Aus dem Rahmen fiel erwartungsgemäß Alice Weidel. Sie tat, was sie bei Talks nicht lassen kann: andere Statements zischelnd mit Bemerkungen begleiten, die durchaus noch gut vernehmbar sind. "Wie in Nordkorea", sagte sie etwa, als Söder von den Corona-Regeln sprach, die seiner Meinung nach Menschen schützen, für Weidel aber nur grundgesetzwidrig sind.

Als einzige übte die AfD-Vertreterin den Schulterschluss mit der "Querdenker-Bewegung": Kein Wort der Distanz, als es zum Auftakt um jene Tankstelle in Idar-Oberstein ging, in der ein 49-Jähriger mit AfD-Nähe den 20-jährigen Kassier erschoss, weil der es gewagt hatte, ihn ans Maske-Tragen zu erinnern.

Als die Debatte teils aus dem Ruder lief

Nach diesem Thema ging es ums Wohnen - mit bekannten Fronten. Ebenso beim Komplex Finanzen und Steuern. Dann kam ein Politikfeld ins Spiel, das bisher weitestgehend ausgeblendet wurde bei all den Runden: die Außenpolitik. Da lief die Debatte dann bisweilen ziemlich aus dem Ruder.

Wieder war es Alice Weidel, die auffiel: nur keine Politik gegen China, keine "Keule" (die sie Baerbock vorwarf) gegen Peking, das wir "nicht vor den Kopf stoßen" dürften. Da war wiederum der Schulterschluss der anderen trotz kleiner Differenzen groß.

Kaum knappe Antworten

Gut gemeint, aber nahezu nicht praktikabel waren jene "Schnell"-Fragerunden, die auf kurze Antworten drängten. Die gab es nur ganz selten - auch bei Fragen, die persönlich gemeint waren. Wobei etwa Markus Söder bekannte, "bisschen weniger" Fleisch zu konsumieren.

Beim Bratwurstessen mit Laschet vor einer Woche in Nürnberg galt dieser Vorsatz vorübergehend nicht. Dafür verkniff sich Söder in der Schlussrunde Sticheleien gegen Laschet, pochte allerdings am Ende erneut darauf, die Union müsse am Wahlabend auf Platz 1 kommen.

Warum war eigentlich Söder dabei?

Dass Söder überhaupt dabei war, das empörte etliche Zuschauer. Denn es war die Runde der Spitzenkandidaten - das aber ist bei der CSU nicht Söder, der gar nicht für den Bundestag kandidiert, sondern bekanntlich Alexander Dobrindt.

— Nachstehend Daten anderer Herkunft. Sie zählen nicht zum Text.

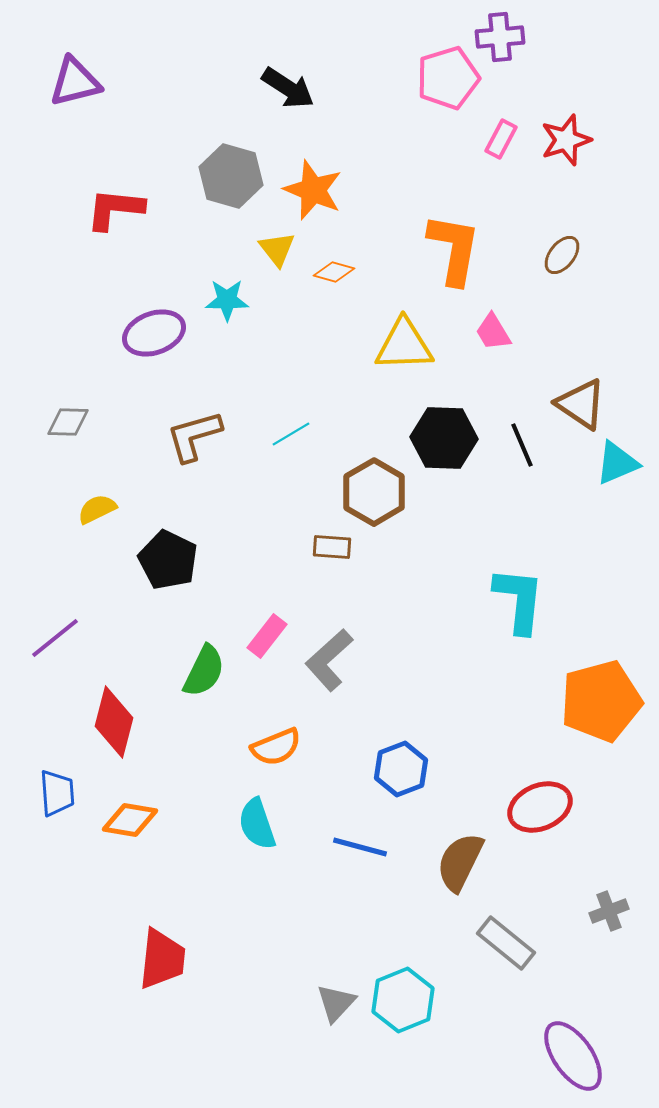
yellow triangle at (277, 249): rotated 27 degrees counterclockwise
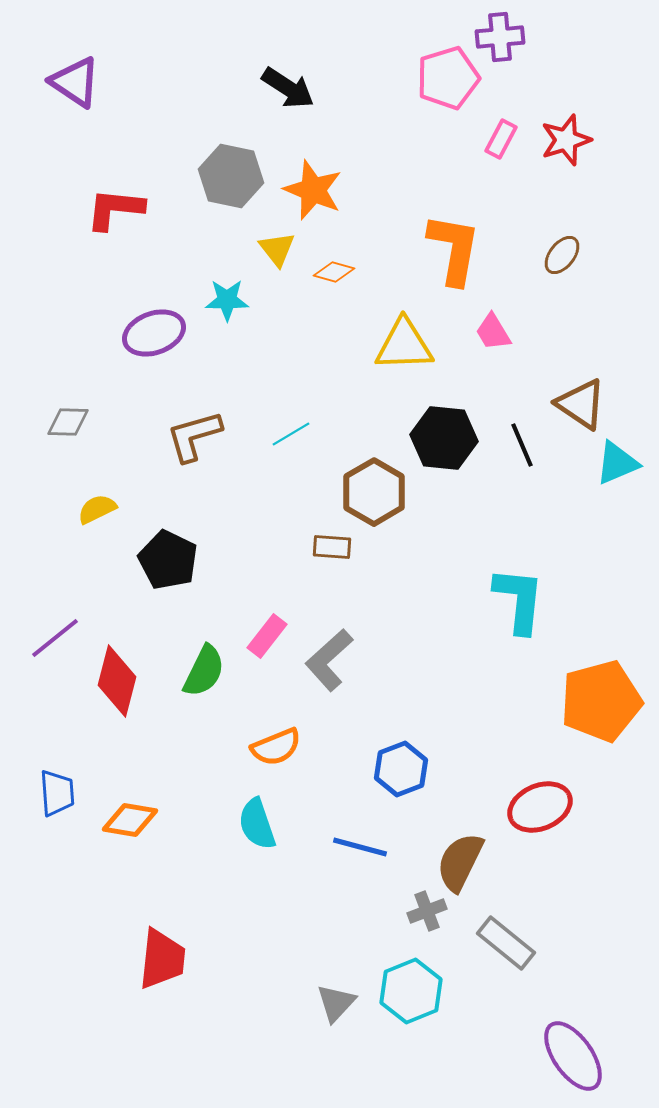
purple triangle at (75, 82): rotated 48 degrees clockwise
gray hexagon at (231, 176): rotated 4 degrees counterclockwise
black hexagon at (444, 438): rotated 4 degrees clockwise
red diamond at (114, 722): moved 3 px right, 41 px up
gray cross at (609, 911): moved 182 px left
cyan hexagon at (403, 1000): moved 8 px right, 9 px up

Traute Söder ihm den Auftritt nicht zu? Der CSU-Chef postete ein Foto, in dem er von der Runde der Parteivorsitzenden schrieb. Aber das stimmt nicht: Olaf Scholz ist, worauf gerade Söder ja gern hinweist, eben nicht SPD-Chef, sondern "nur" Kanzlerkandidat.

Fortsetzung folgt am Wahlabend

So oder so: Die Erkenntnisgewinne hielten sich in engen Grenzen. Auch, weil es sehr, vieleicht zu viele Runden gab in diesem Wahlkampf. Und weil sieben Matadore schwer zu bändigen sind. Fortsetzung folgt aber - am Wahlabend, in der nächsten Runde der sieben Parteien.

Jetzt ist, nach all den Debatten, Zeit zum Wählen. Und zum Auszählen. Zeit für Ergebnisse. Darauf sind wir sehr gespannt. Weniger auf den nächsten Polit-Talk dieser Art.